- _Data records_
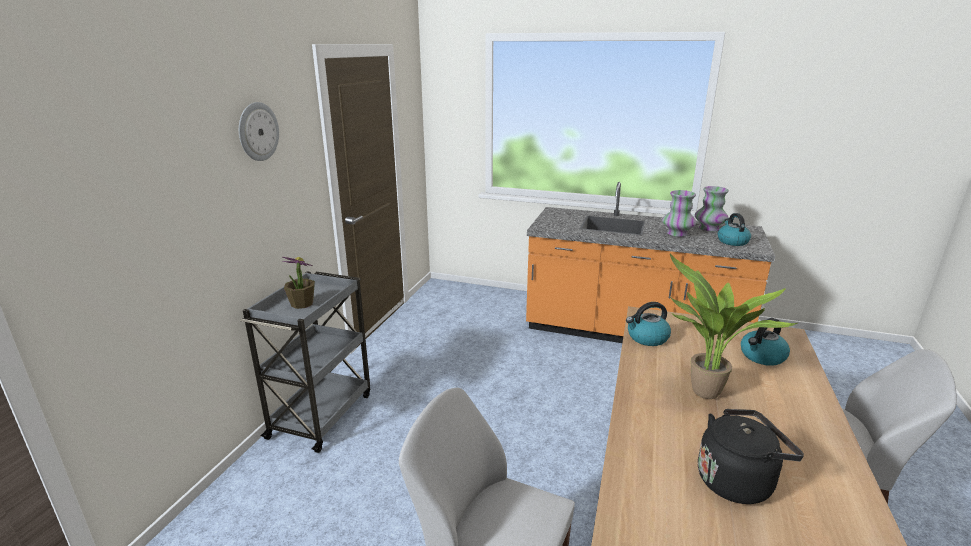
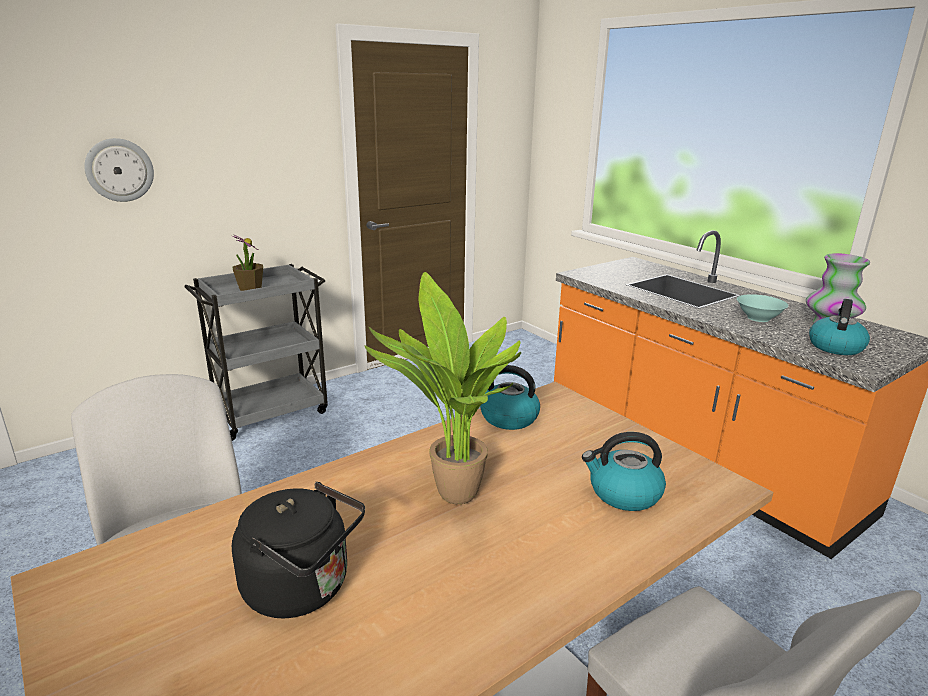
camera: 35 degrees right, 0 degrees up
(257, 131) = (239, 106): wall clock -> wall clock (119, 170)
(676, 234) = (757, 318): vase -> turquoise bowl

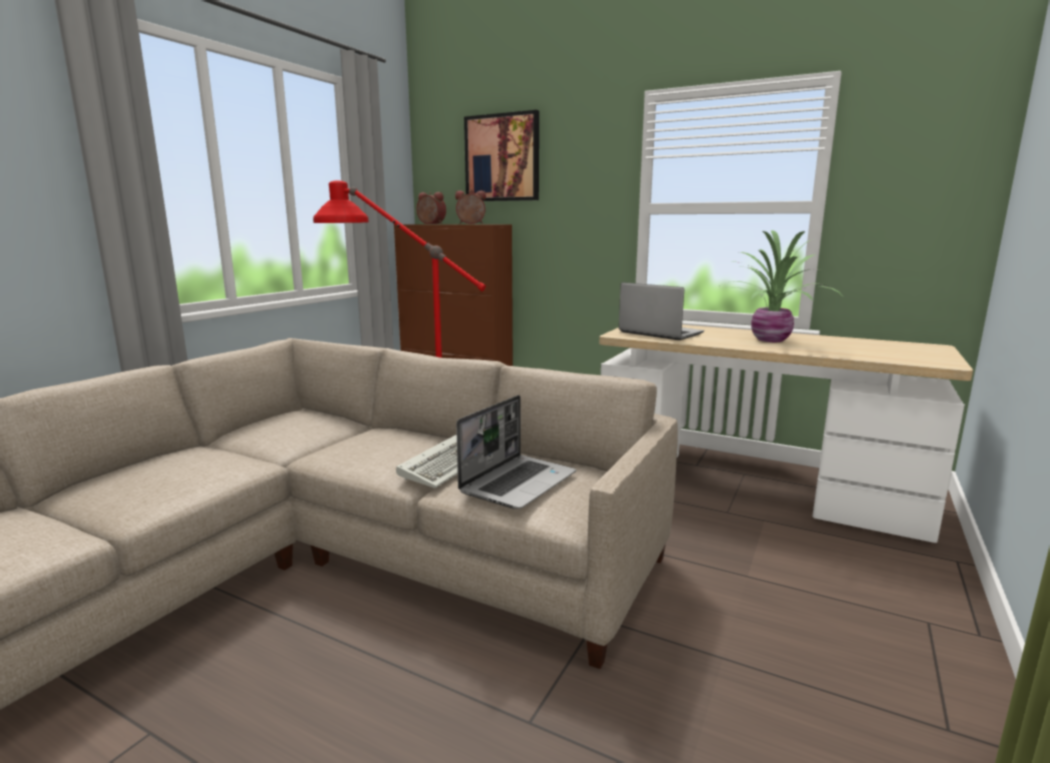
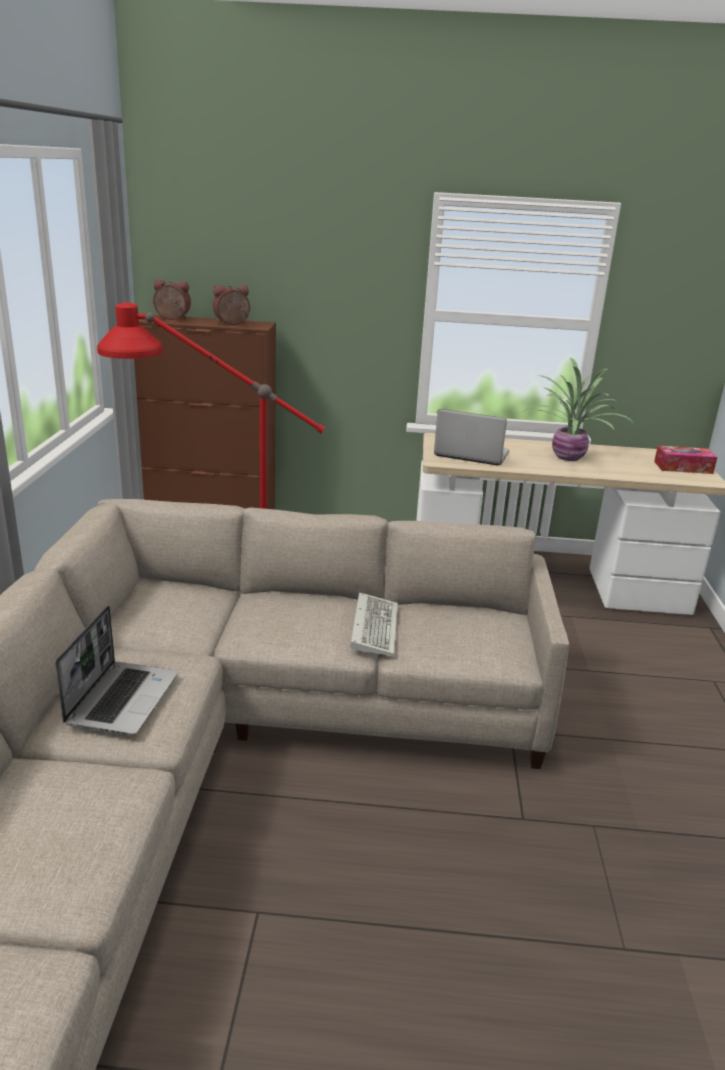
camera: 25 degrees left, 10 degrees up
(502, 158) = (261, 244): picture -> none
(518, 482) = (453, 637): laptop -> laptop (122, 698)
(917, 353) = (683, 467): none -> tissue box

- _What is being asked_
Any picture in the data is to be skipped, while each line is returned exactly as written.

- _Exercise answer_
camera: 35 degrees right, 0 degrees up
(257, 131) = (239, 106): wall clock -> wall clock (119, 170)
(676, 234) = (757, 318): vase -> turquoise bowl

camera: 25 degrees left, 10 degrees up
(502, 158) = (261, 244): picture -> none
(518, 482) = (453, 637): laptop -> laptop (122, 698)
(917, 353) = (683, 467): none -> tissue box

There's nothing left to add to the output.